A closer look at an NYU study on a mind altering drug revealed numerous violations so it was closed down.

The New York Times reports.

An N.Y.U. Study Gone Wrong, and a Top Researcher Dismissed

New York University’s medical school has quietly shut down eight studies at its prominent psychiatric research center and parted ways with a top researcher after discovering a series of violations in a study of an experimental, mind-altering drug.

A subsequent federal investigation found lax oversight of study participants, most of whom had serious mental issues. The Food and Drug Administration investigators also found that records had been falsified and researchers had failed to keep accurate case histories.

In one of the shuttered studies, people with a diagnosis of post-traumatic stress caused by childhood abuse took a relatively untested drug intended to mimic the effects of marijuana, to see if it relieved symptoms.

“I think their intent was good, and they were considerate to me,” said one of those subjects, Diane Ruffcorn, 40, of Seattle, who said she was sexually abused as a child. “But what concerned me, I was given this drug, and all these tests, and then it was goodbye, I was on my own.

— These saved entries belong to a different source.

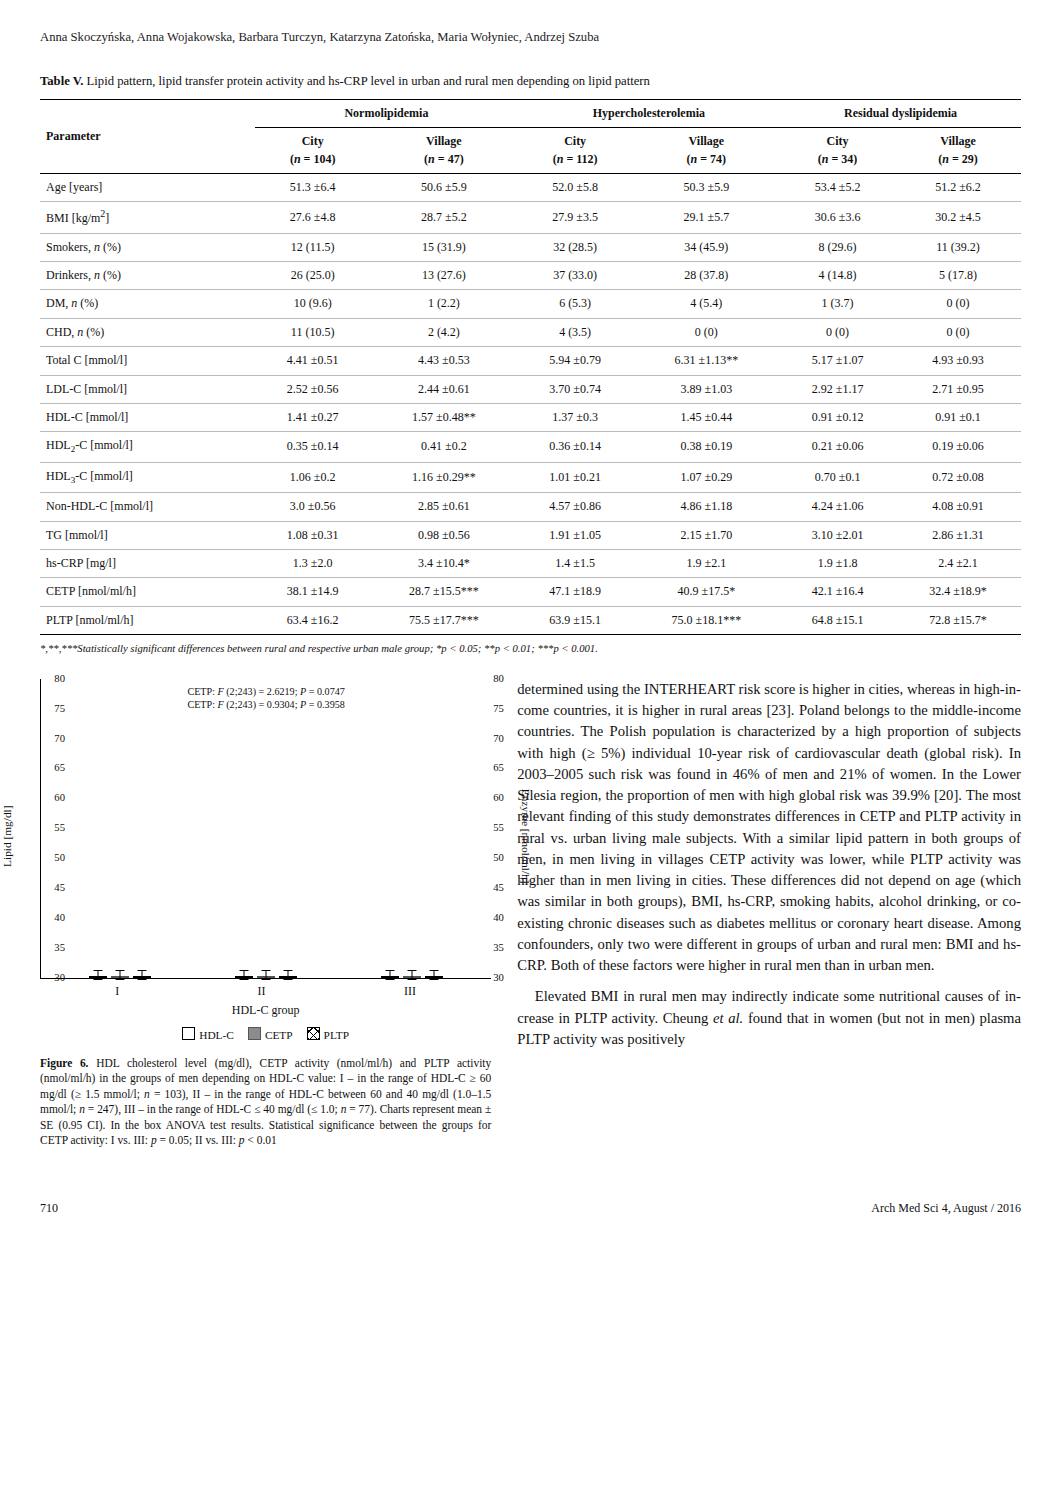Anna Skoczyńska, Anna Wojakowska, Barbara Turczyn, Katarzyna Zatońska, Maria Wołyniec, Andrzej Szuba
Table V. Lipid pattern, lipid transfer protein activity and hs-CRP level in urban and rural men depending on lipid pattern
| Parameter | Normolipidemia | Hypercholesterolemia | Residual dyslipidemia |
| --- | --- | --- | --- |
| City ( n = 104) | Village ( n = 47) | City ( n = 112) | Village ( n = 74) | City ( n = 34) | Village ( n = 29) |
| Age [years] | 51.3 ±6.4 | 50.6 ±5.9 | 52.0 ±5.8 | 50.3 ±5.9 | 53.4 ±5.2 | 51.2 ±6.2 |
| BMI [kg/m 2 ] | 27.6 ±4.8 | 28.7 ±5.2 | 27.9 ±3.5 | 29.1 ±5.7 | 30.6 ±3.6 | 30.2 ±4.5 |
| Smokers, n (%) | 12 (11.5) | 15 (31.9) | 32 (28.5) | 34 (45.9) | 8 (29.6) | 11 (39.2) |
| Drinkers, n (%) | 26 (25.0) | 13 (27.6) | 37 (33.0) | 28 (37.8) | 4 (14.8) | 5 (17.8) |
| DM, n (%) | 10 (9.6) | 1 (2.2) | 6 (5.3) | 4 (5.4) | 1 (3.7) | 0 (0) |
| CHD, n (%) | 11 (10.5) | 2 (4.2) | 4 (3.5) | 0 (0) | 0 (0) | 0 (0) |
| Total C [mmol/l] | 4.41 ±0.51 | 4.43 ±0.53 | 5.94 ±0.79 | 6.31 ±1.13** | 5.17 ±1.07 | 4.93 ±0.93 |
| LDL-C [mmol/l] | 2.52 ±0.56 | 2.44 ±0.61 | 3.70 ±0.74 | 3.89 ±1.03 | 2.92 ±1.17 | 2.71 ±0.95 |
| HDL-C [mmol/l] | 1.41 ±0.27 | 1.57 ±0.48** | 1.37 ±0.3 | 1.45 ±0.44 | 0.91 ±0.12 | 0.91 ±0.1 |
| HDL 2 -C [mmol/l] | 0.35 ±0.14 | 0.41 ±0.2 | 0.36 ±0.14 | 0.38 ±0.19 | 0.21 ±0.06 | 0.19 ±0.06 |
| HDL 3 -C [mmol/l] | 1.06 ±0.2 | 1.16 ±0.29** | 1.01 ±0.21 | 1.07 ±0.29 | 0.70 ±0.1 | 0.72 ±0.08 |
| Non-HDL-C [mmol/l] | 3.0 ±0.56 | 2.85 ±0.61 | 4.57 ±0.86 | 4.86 ±1.18 | 4.24 ±1.06 | 4.08 ±0.91 |
| TG [mmol/l] | 1.08 ±0.31 | 0.98 ±0.56 | 1.91 ±1.05 | 2.15 ±1.70 | 3.10 ±2.01 | 2.86 ±1.31 |
| hs-CRP [mg/l] | 1.3 ±2.0 | 3.4 ±10.4* | 1.4 ±1.5 | 1.9 ±2.1 | 1.9 ±1.8 | 2.4 ±2.1 |
| CETP [nmol/ml/h] | 38.1 ±14.9 | 28.7 ±15.5*** | 47.1 ±18.9 | 40.9 ±17.5* | 42.1 ±16.4 | 32.4 ±18.9* |
| PLTP [nmol/ml/h] | 63.4 ±16.2 | 75.5 ±17.7*** | 63.9 ±15.1 | 75.0 ±18.1*** | 64.8 ±15.1 | 72.8 ±15.7* |
*,**,***Statistically significant differences between rural and respective urban male group; *p < 0.05; **p < 0.01; ***p < 0.001.
Lipid [mg/dl]
Enzyme [nmol/ml/h]
80 75 70 65 60 55 50 45 40 35 30
80 75 70 65 60 55 50 45 40 35 30
CETP: F (2;243) = 2.6219; P = 0.0747
CETP: F (2;243) = 0.9304; P = 0.3958
I II III
HDL-C group
HDL-C CETP PLTP
Figure 6. HDL cholesterol level (mg/dl), CETP activity (nmol/ml/h) and PLTP activity (nmol/ml/h) in the groups of men depending on HDL-C value: I – in the range of HDL-C ≥ 60 mg/dl (≥ 1.5 mmol/l; n = 103), II – in the range of HDL-C between 60 and 40 mg/dl (1.0–1.5 mmol/l; n = 247), III – in the range of HDL-C ≤ 40 mg/dl (≤ 1.0; n = 77). Charts represent mean ± SE (0.95 CI). In the box ANOVA test results. Statistical significance between the groups for CETP activity: I vs. III: p = 0.05; II vs. III: p < 0.01
determined using the INTERHEART risk score is higher in cities, whereas in high-income countries, it is higher in rural areas [23]. Poland belongs to the middle-income countries. The Polish population is characterized by a high proportion of subjects with high (≥ 5%) individual 10-year risk of cardiovascular death (global risk). In 2003–2005 such risk was found in 46% of men and 21% of women. In the Lower Silesia region, the proportion of men with high global risk was 39.9% [20]. The most relevant finding of this study demonstrates differences in CETP and PLTP activity in rural vs. urban living male subjects. With a similar lipid pattern in both groups of men, in men living in villages CETP activity was lower, while PLTP activity was higher than in men living in cities. These differences did not depend on age (which was similar in both groups), BMI, hs-CRP, smoking habits, alcohol drinking, or co-existing chronic diseases such as diabetes mellitus or coronary heart disease. Among confounders, only two were different in groups of urban and rural men: BMI and hs-CRP. Both of these factors were higher in rural men than in urban men.
Elevated BMI in rural men may indirectly indicate some nutritional causes of increase in PLTP activity. Cheung et al. found that in women (but not in men) plasma PLTP activity was positively
710 Arch Med Sci 4, August / 2016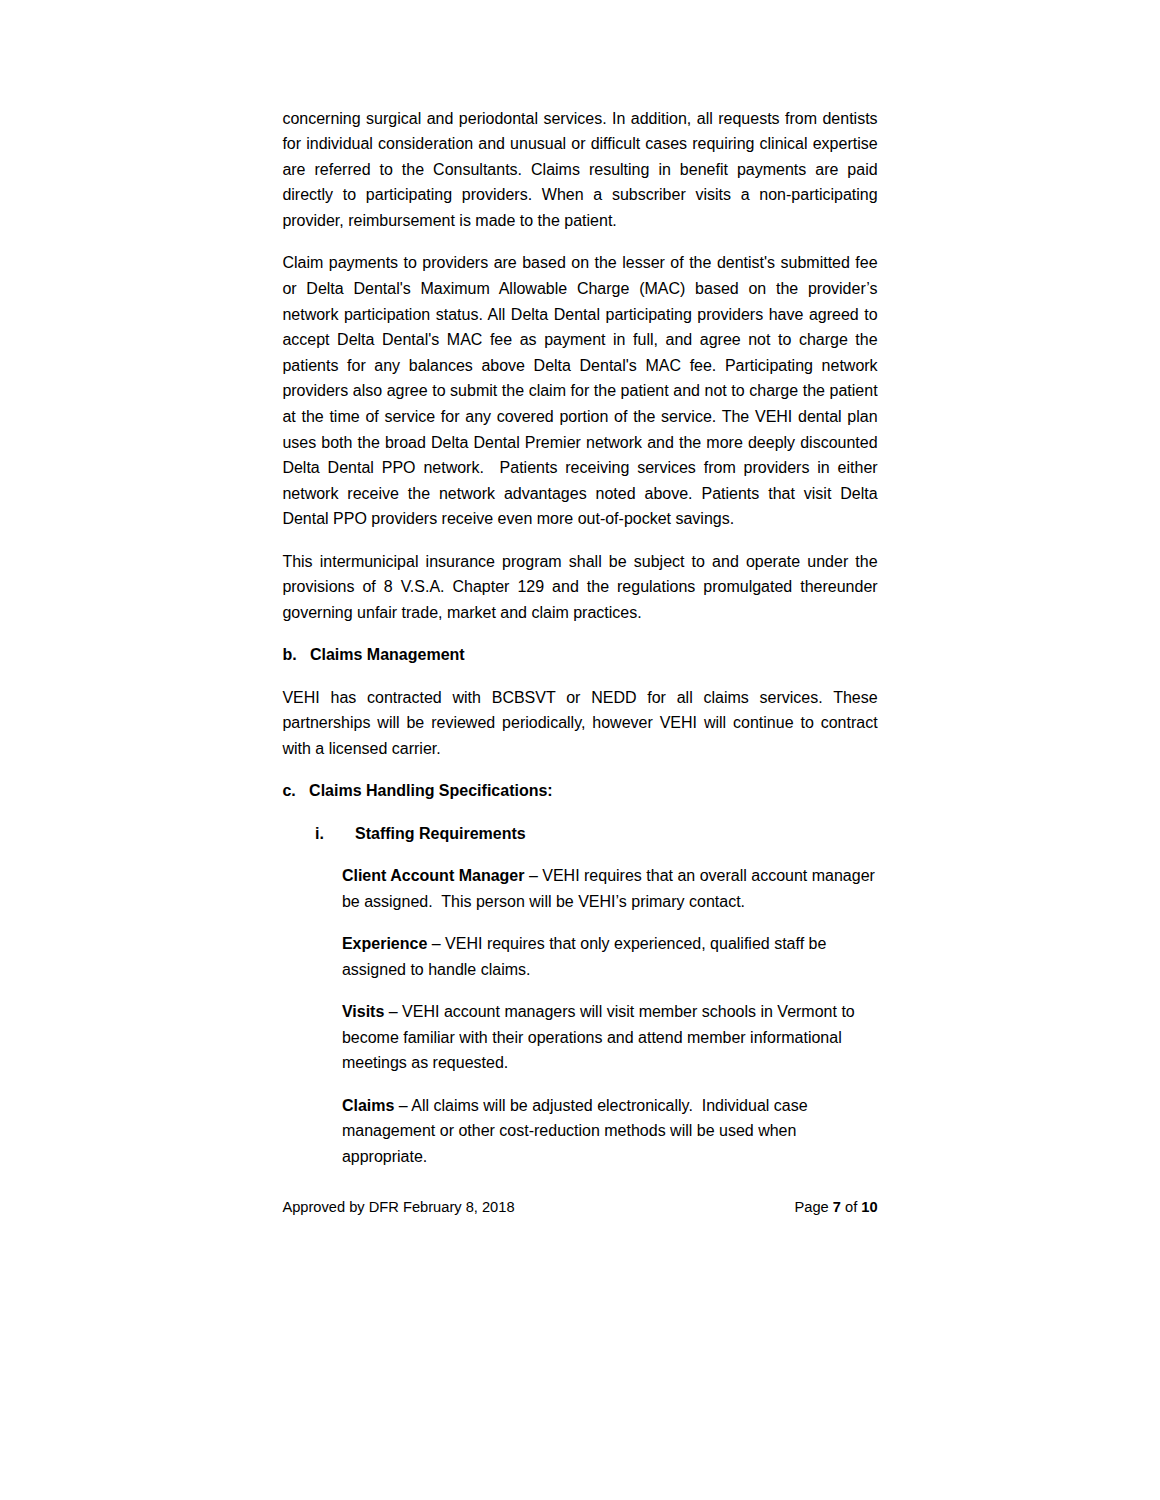concerning surgical and periodontal services. In addition, all requests from dentists for individual consideration and unusual or difficult cases requiring clinical expertise are referred to the Consultants. Claims resulting in benefit payments are paid directly to participating providers. When a subscriber visits a non-participating provider, reimbursement is made to the patient.
Claim payments to providers are based on the lesser of the dentist's submitted fee or Delta Dental's Maximum Allowable Charge (MAC) based on the provider’s network participation status. All Delta Dental participating providers have agreed to accept Delta Dental's MAC fee as payment in full, and agree not to charge the patients for any balances above Delta Dental's MAC fee. Participating network providers also agree to submit the claim for the patient and not to charge the patient at the time of service for any covered portion of the service. The VEHI dental plan uses both the broad Delta Dental Premier network and the more deeply discounted Delta Dental PPO network. Patients receiving services from providers in either network receive the network advantages noted above. Patients that visit Delta Dental PPO providers receive even more out-of-pocket savings.
This intermunicipal insurance program shall be subject to and operate under the provisions of 8 V.S.A. Chapter 129 and the regulations promulgated thereunder governing unfair trade, market and claim practices.
b. Claims Management
VEHI has contracted with BCBSVT or NEDD for all claims services. These partnerships will be reviewed periodically, however VEHI will continue to contract with a licensed carrier.
c. Claims Handling Specifications:
i. Staffing Requirements
Client Account Manager – VEHI requires that an overall account manager be assigned. This person will be VEHI’s primary contact.
Experience – VEHI requires that only experienced, qualified staff be assigned to handle claims.
Visits – VEHI account managers will visit member schools in Vermont to become familiar with their operations and attend member informational meetings as requested.
Claims – All claims will be adjusted electronically. Individual case management or other cost-reduction methods will be used when appropriate.
Approved by DFR February 8, 2018 Page 7 of 10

There was no follow-up.”

It’s a critical time for two important but still controversial areas of psychiatry: the search for a blood test or other biological sign of post-traumatic stress disorder, which has so far come up empty, and the use of recreational drugs like ecstasy and marijuana to treat it.

At least one trial of marijuana, and one using ecstasy, are in the works for traumatized veterans, and some psychiatrists and many patients see this work as having enormous promise to reshape and improve treatment for trauma. But obtaining approval to use the drugs in experiments is still politically sensitive. Doctors who have done studies with these drugs say that their uncertain effects on traumatic memory make close supervision during treatment essential.